Wu en collega's hebben onlangs aangetoond dat ATO de autofagie-activiteit verhoogde in experimentele menselijke osteosarcoomcellen (cellijn MG-63). Interessant is dat het blokkeren van autofagie (met behulp van medicijnen of genetische manipulatie)afgenomende door ATO geïnduceerde celdood, wat suggereert dat ATO autofagische celdood veroorzaakt in MG-63-cellen.
Wu en collega's concludeerden: “Alles bij elkaar genomen tonen deze gegevens aan dat ATO osteosarcoomceldood induceert door overmatige autofagie te induceren, die wordt gemedieerd via de ROS-TFEB-route.

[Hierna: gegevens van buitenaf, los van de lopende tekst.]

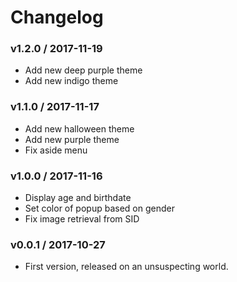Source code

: Changelog
=========

### v1.2.0 / 2017-11-19

  - Add new deep purple theme
  - Add new indigo theme

### v1.1.0 / 2017-11-17

  - Add new halloween theme
  - Add new purple theme
  - Fix aside menu

### v1.0.0 / 2017-11-16

  - Display age and birthdate
  - Set color of popup based on gender
  - Fix image retrieval from SID

### v0.0.1 / 2017-10-27

  - First version, released on an unsuspecting world.
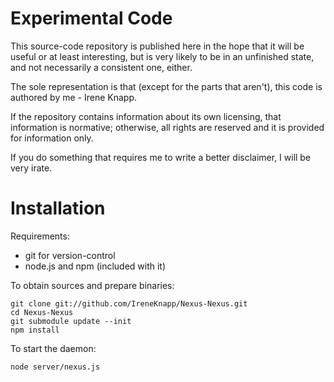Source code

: Experimental Code
=================

This source-code repository is published here in the hope that it will be
useful or at least interesting, but is very likely to be in an unfinished
state, and not necessarily a consistent one, either.

The sole representation is that (except for the parts that aren't), this
code is authored by me - Irene Knapp.

If the repository contains information about its own licensing, that
information is normative; otherwise, all rights are reserved and it is
provided for information only.

If you do something that requires me to write a better disclaimer, I will be
very irate.


Installation
============

Requirements:
* git for version-control
* node.js and npm (included with it)

To obtain sources and prepare binaries:

    git clone git://github.com/IreneKnapp/Nexus-Nexus.git
    cd Nexus-Nexus
    git submodule update --init
    npm install

To start the daemon:

    node server/nexus.js
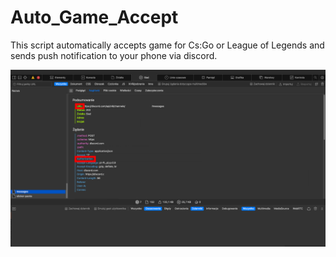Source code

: # Auto_Game_Accept
This script automatically accepts game for Cs:Go or League of Legends and sends push notification to your phone via discord.

![Chanel and Authorization ID](https://github.com/qbagol/Auto_Game_Accept/blob/main/images/tutorial1.jpeg?raw=true)
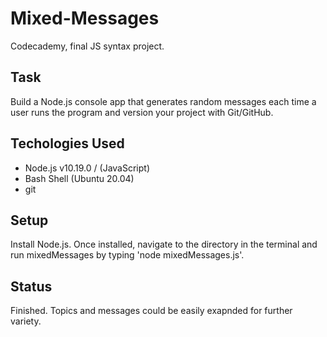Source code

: # Mixed-Messages
Codecademy, final JS syntax project.
## Task
Build a Node.js console app that generates random messages each time a user runs the program and version your project with Git/GitHub.
## Techologies Used
- Node.js v10.19.0 / (JavaScript)
- Bash Shell (Ubuntu 20.04)
- git 
## Setup
Install Node.js. Once installed, navigate to the directory in the terminal and run mixedMessages by typing 'node mixedMessages.js'.
## Status
Finished. Topics and messages could be easily exapnded for further variety.


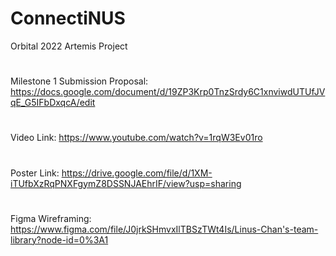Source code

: # ConnectiNUS
Orbital 2022 Artemis Project
#
Milestone 1 Submission Proposal:
https://docs.google.com/document/d/19ZP3Krp0TnzSrdy6C1xnviwdUTUfJVqE_G5IFbDxqcA/edit
# 
Video Link:
https://www.youtube.com/watch?v=1rqW3Ev01ro
#
Poster Link:
https://drive.google.com/file/d/1XM-iTUfbXzRqPNXFgymZ8DSSNJAEhrIF/view?usp=sharing
#
Figma Wireframing:
https://www.figma.com/file/J0jrkSHmvxIlTBSzTWt4Is/Linus-Chan's-team-library?node-id=0%3A1
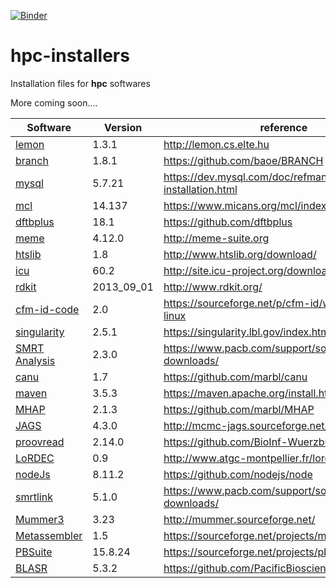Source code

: [![Binder](https://mybinder.org/badge.svg)](https://mybinder.org/v2/gh/ganguvamshi/hpc-installers.git/master)

# hpc-installers

Installation files for **hpc** softwares

More coming soon.... 

Software| Version | reference
--------|---------|----------
[lemon](lemon_v1.3.1.md) | 1.3.1 | http://lemon.cs.elte.hu
[branch](branch.md)|1.8.1|https://github.com/baoe/BRANCH
[mysql](mysql.md)|5.7.21| https://dev.mysql.com/doc/refman/5.7/en/source-installation.html
[mcl](mcl.md)|14.137|https://www.micans.org/mcl/index.html
[dftbplus](dftbplus.md)|18.1|https://github.com/dftbplus
[meme](meme.md)|4.12.0|http://meme-suite.org
[htslib](htslib_1.8.md)|1.8|http://www.htslib.org/download/
[icu](icu_60.2.md)|60.2|http://site.icu-project.org/download
[rdkit](rdkit.md)|2013_09_01|http://www.rdkit.org/
[cfm-id-code](cfm-id.md)|2.0|https://sourceforge.net/p/cfm-id/wiki/Home/#on-linux
[singularity](singaularity_2.5.1.md)|2.5.1|https://singularity.lbl.gov/index.html
[SMRT Analysis](smrt_analysis_2.3.0.md)|2.3.0|https://www.pacb.com/support/software-downloads/
[canu](canu_1.7.md)|1.7|https://github.com/marbl/canu
[maven](maven_3.5.3.md)|3.5.3|https://maven.apache.org/install.html
[MHAP](mhap_2.1.3.md)|2.1.3|https://github.com/marbl/MHAP
[JAGS](jags_4.3.0.md)|4.3.0|http://mcmc-jags.sourceforge.net/
[proovread](proovread_2.14.0.md)|2.14.0|https://github.com/BioInf-Wuerzburg/proovread
[LoRDEC](lordec_0.9.md)|0.9|http://www.atgc-montpellier.fr/lordec/
[nodeJs](nodejs_8.11.2.md)|8.11.2|https://github.com/nodejs/node
[smrtlink](smrtlink_5.1.0.md)|5.1.0|https://www.pacb.com/support/software-downloads/
[Mummer3](mummer_3.23.md)|3.23|http://mummer.sourceforge.net/
[Metassembler](metassembler_1.5.md)|1.5|https://sourceforge.net/projects/metassembler/
[PBSuite](pbsuite_15.8.24.md)|15.8.24|https://sourceforge.net/projects/pb-jelly/
[BLASR](blasr_5.3.2.md)|5.3.2|https://github.com/PacificBiosciences/blasr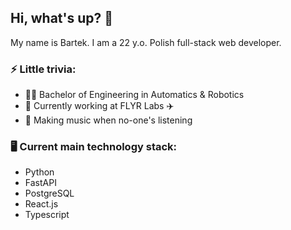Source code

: ## Hi, what's up? 👋

My name is Bartek. I am a 22 y.o. Polish full-stack web developer.

### ⚡ Little trivia:
- 👨‍🎓 Bachelor of Engineering in Automatics & Robotics  
- 💼 Currently working at FLYR Labs ✈️
- 🎵 Making music when no-one's listening

### 🖥️ Current main technology stack:
- Python
- FastAPI
- PostgreSQL
- React.js
- Typescript

<!--
**bwrobel99/bwrobel99** is a ✨ _special_ ✨ repository because its `README.md` (this file) appears on your GitHub profile.

Here are some ideas to get you started:

- 🔭 I’m currently working on ...
- 🌱 I’m currently learning ...
- 👯 I’m looking to collaborate on ...
- 🤔 I’m looking for help with ...
- 💬 Ask me about ...
- 📫 How to reach me: ...
- 😄 Pronouns: ...
- ⚡ Fun fact: ...
-->
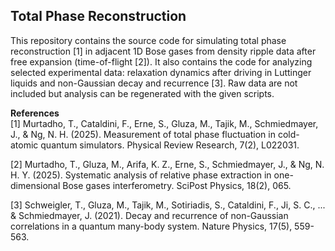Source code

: ## Total Phase Reconstruction 

This repository contains the source code for simulating total phase reconstruction [1] in adjacent 1D Bose gases from 
density ripple data after free expansion (time-of-flight [2]). It also contains the code for analyzing selected experimental data:
relaxation dynamics after driving in Luttinger liquids and non-Gaussian decay and recurrence [3]. Raw data are not included but analysis
can be regenerated with the given scripts. 

**References**<br/>
[1] Murtadho, T., Cataldini, F., Erne, S., Gluza, M., Tajik, M., Schmiedmayer, J., & Ng, N. H. (2025). Measurement of total phase fluctuation in cold-atomic quantum simulators. Physical Review Research, 7(2), L022031. <br/>

[2] Murtadho, T., Gluza, M., Arifa, K. Z., Erne, S., Schmiedmayer, J., & Ng, N. H. Y. (2025). Systematic analysis of relative phase extraction in one-dimensional Bose gases interferometry. SciPost Physics, 18(2), 065. <br/>

[3] Schweigler, T., Gluza, M., Tajik, M., Sotiriadis, S., Cataldini, F., Ji, S. C., ... & Schmiedmayer, J. (2021). 
Decay and recurrence of non-Gaussian correlations in a quantum many-body system. Nature Physics, 17(5), 559-563.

De huidige studie biedt een nieuw antitumormechanisme voor ATO-behandeling bij osteosarcoom. "
Een woord van Verywell
In de afgelopen dertig jaar is APL van een zeer dodelijke ziekte naar een zeer geneesbare ziekte gegaan. Behandelingsstrategieën met ATRA, chemotherapie en, meer recentelijk, ATO, worden beschouwd als een hulpmiddel bij deze vooruitgang.
Met deze vorderingen is er echter nog steeds een "onrustig gebied". De veiligheid en werkzaamheid van ATO op de langere termijn kunnen hier in overweging worden genomen, hoewel de tot dusver gerapporteerde langetermijngegevens met ATO + ATRA gunstig waren. Een ander onrustig gebied zou kunnen zijn welke onderhoudstherapieën de voorkeur genieten in het tijdperk van ATRA / ATO.